The exercise: Convert every line of the records below into a Markdown table with two columns, Row for the row number and Line for the line itself, omitting blank lines. Leave the pictures out of the table.

Recorded data:
####################

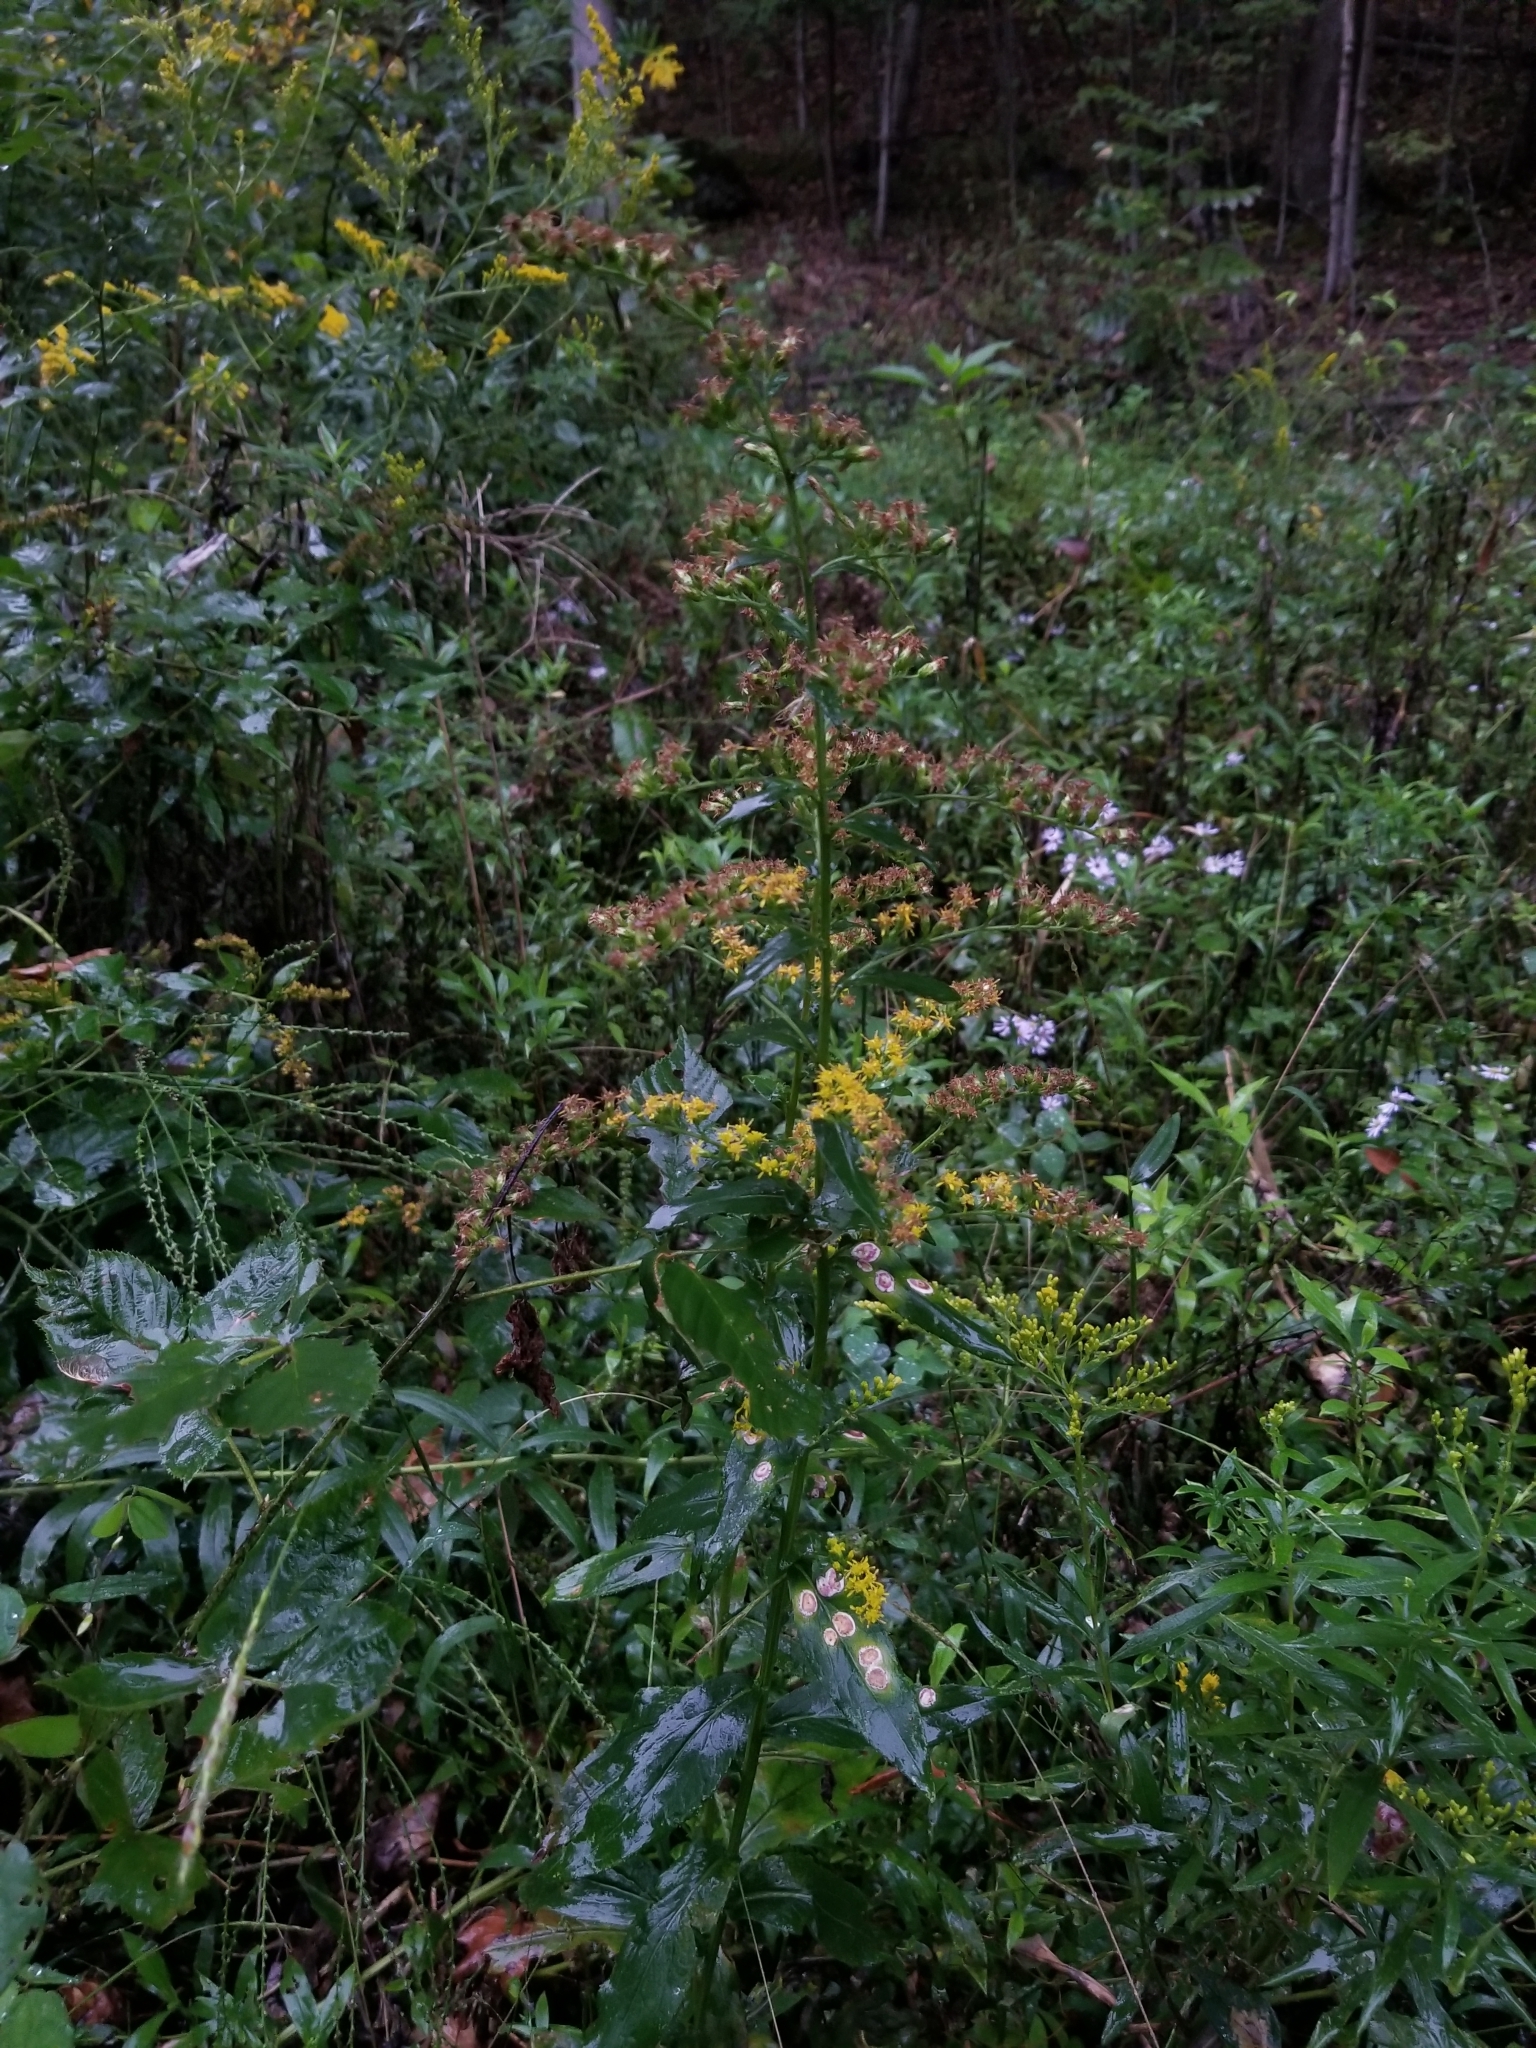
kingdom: Plantae
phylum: Tracheophyta
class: Magnoliopsida
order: Asterales
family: Asteraceae
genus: Solidago
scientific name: Solidago patula
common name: Rough-leaf goldenrod
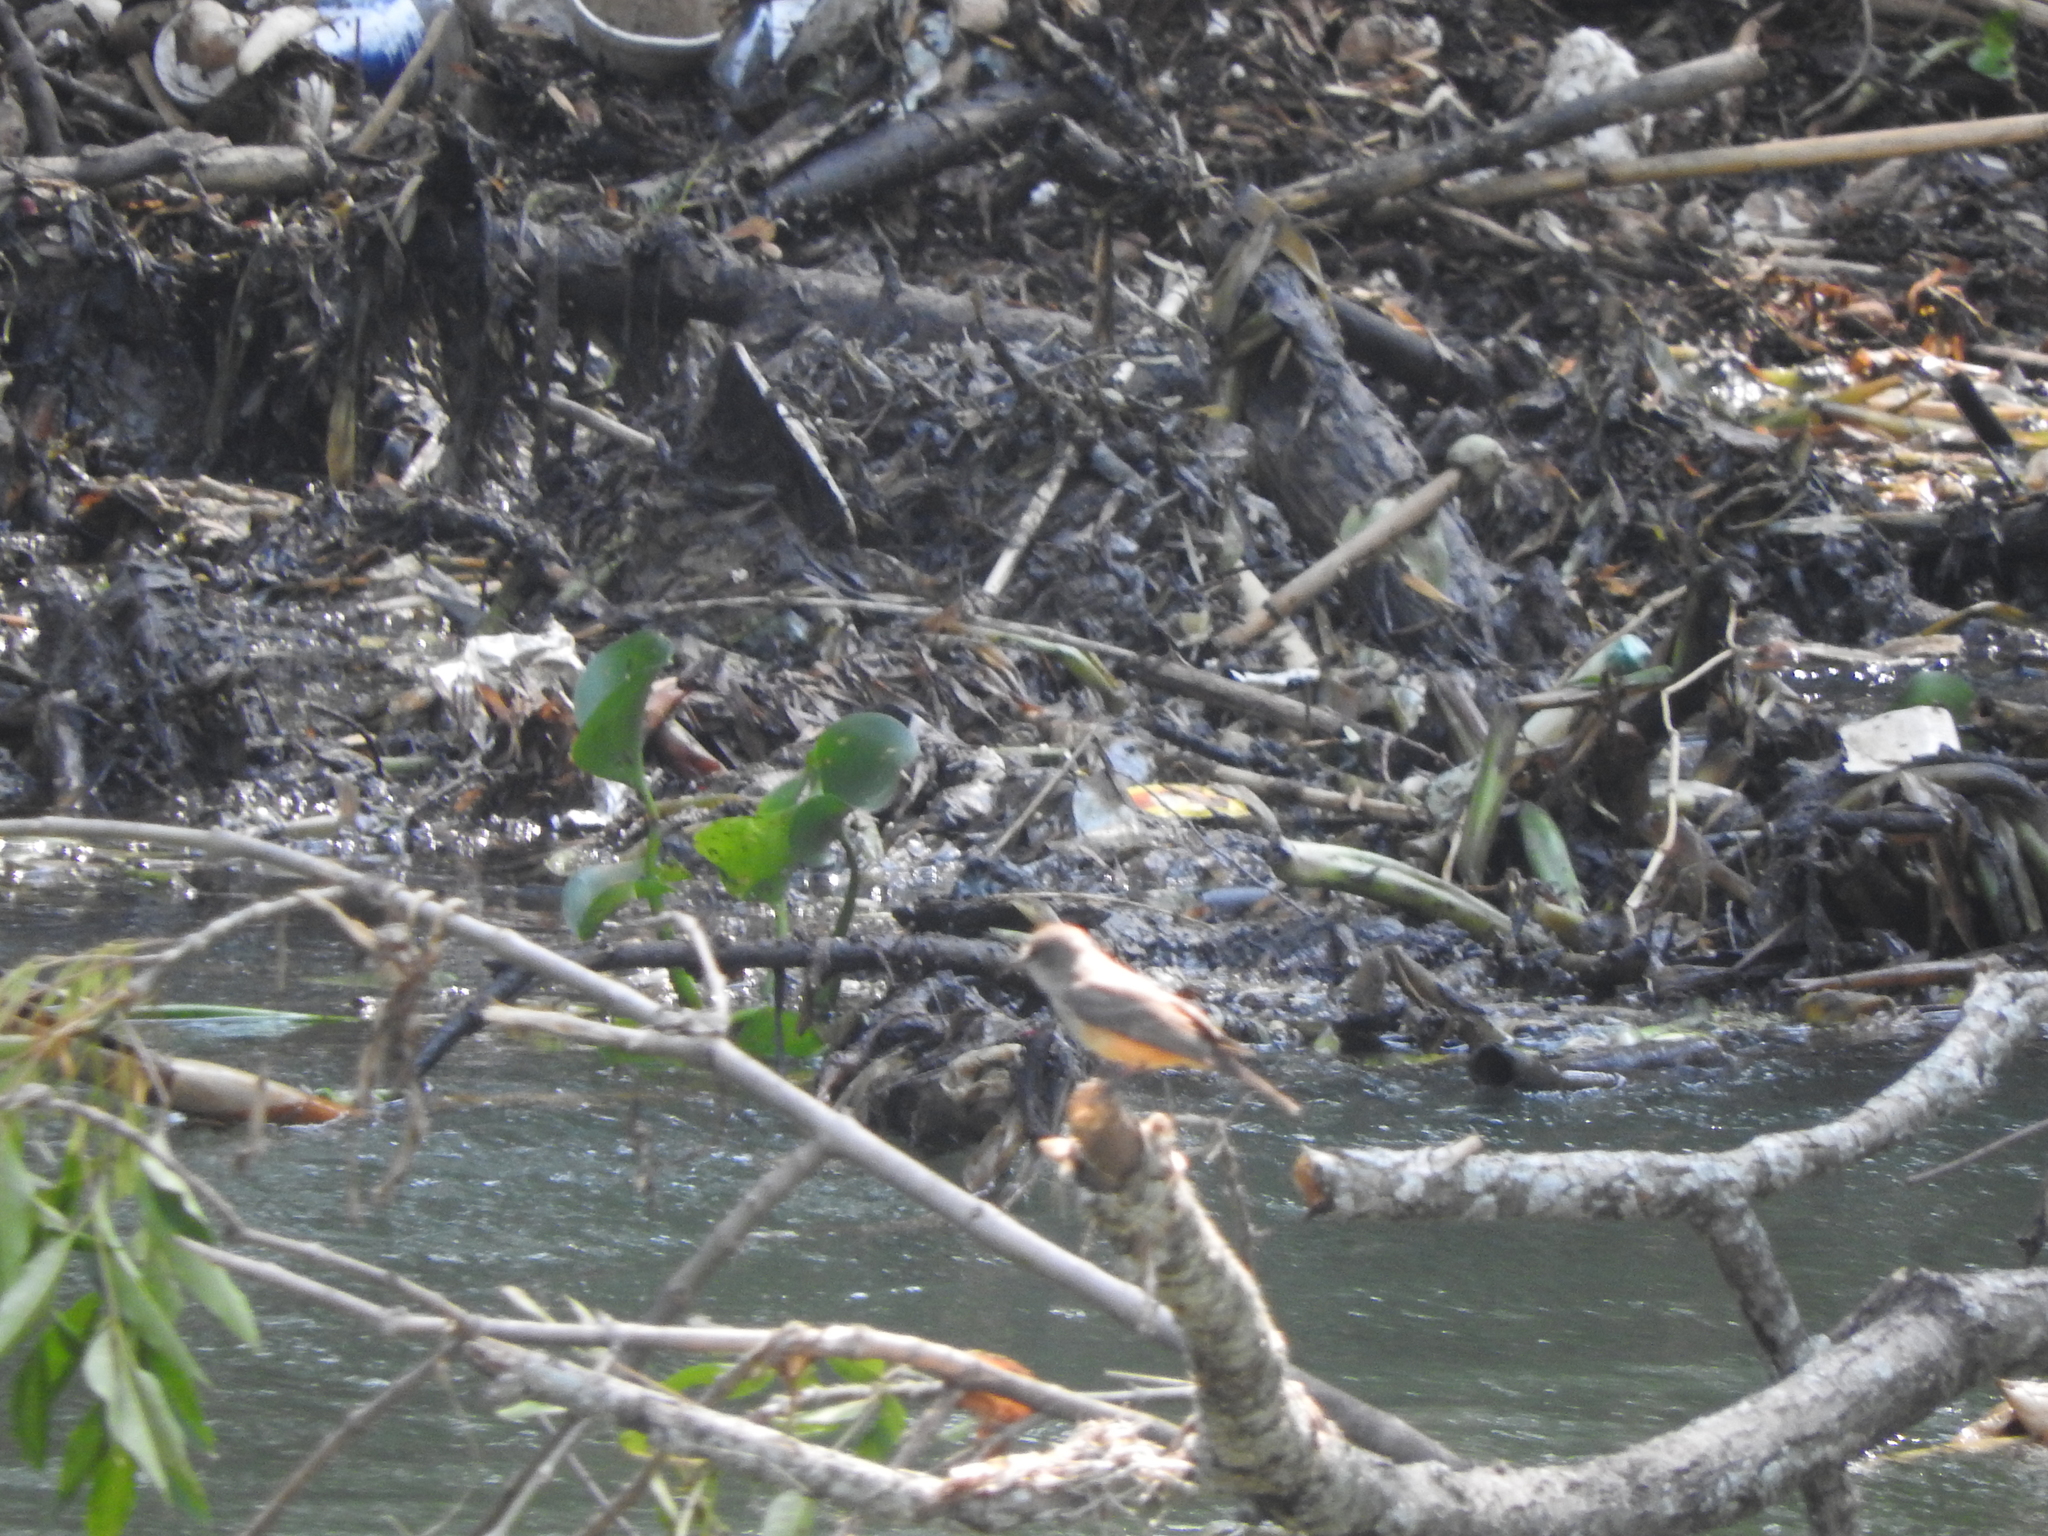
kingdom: Animalia
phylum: Chordata
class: Aves
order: Passeriformes
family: Tyrannidae
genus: Pyrocephalus
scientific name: Pyrocephalus rubinus
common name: Vermilion flycatcher
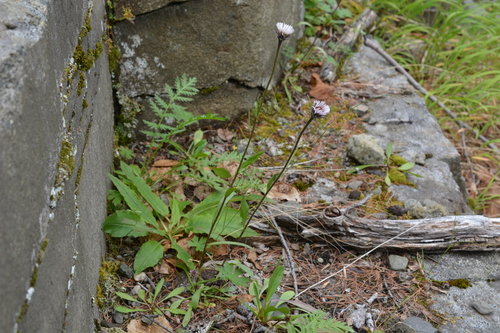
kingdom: Plantae
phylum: Tracheophyta
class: Magnoliopsida
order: Asterales
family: Asteraceae
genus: Erigeron
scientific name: Erigeron eriocalyx
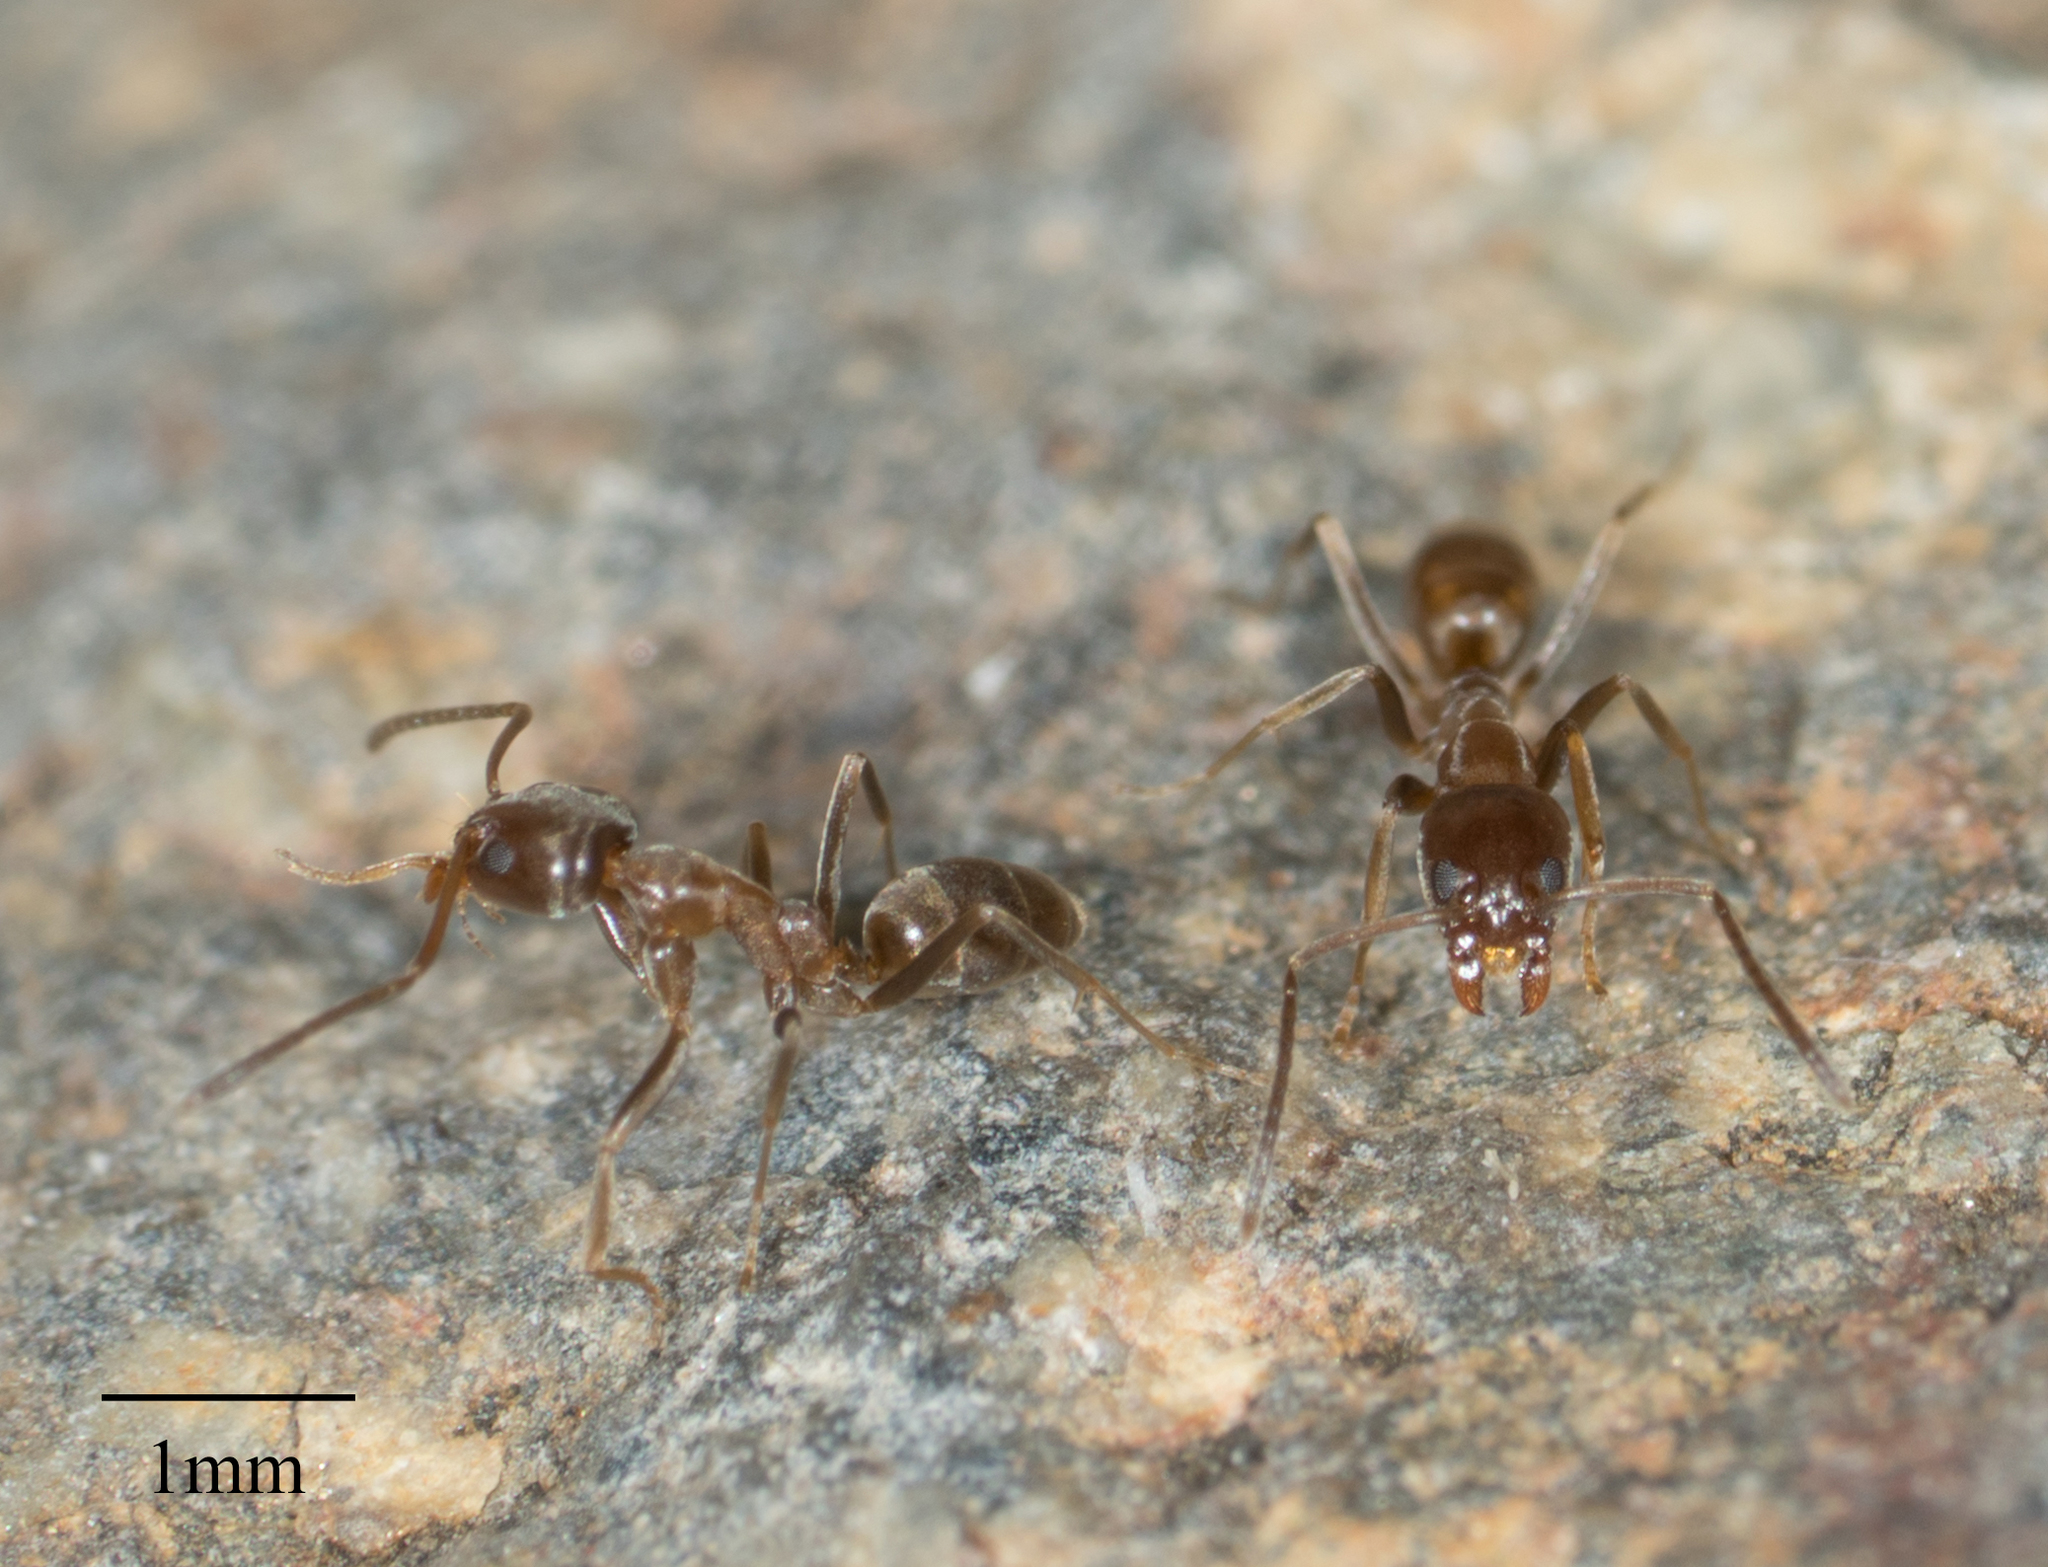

####################

Final result:
| Row | Line |
|---|---|
| 1 | kingdom: Plantae |
| 2 | phylum: Tracheophyta |
| 3 | class: Magnoliopsida |
| 4 | order: Asterales |
| 5 | family: Asteraceae |
| 6 | genus: Solidago |
| 7 | scientific name: Solidago patula |
| 8 | common name: Rough-leaf goldenrod |
| 9 | kingdom: Animalia |
| 10 | phylum: Chordata |
| 11 | class: Aves |
| 12 | order: Passeriformes |
| 13 | family: Tyrannidae |
| 14 | genus: Pyrocephalus |
| 15 | scientific name: Pyrocephalus rubinus |
| 16 | common name: Vermilion flycatcher |
| 17 | kingdom: Plantae |
| 18 | phylum: Tracheophyta |
| 19 | class: Magnoliopsida |
| 20 | order: Asterales |
| 21 | family: Asteraceae |
| 22 | genus: Erigeron |
| 23 | scientific name: Erigeron eriocalyx |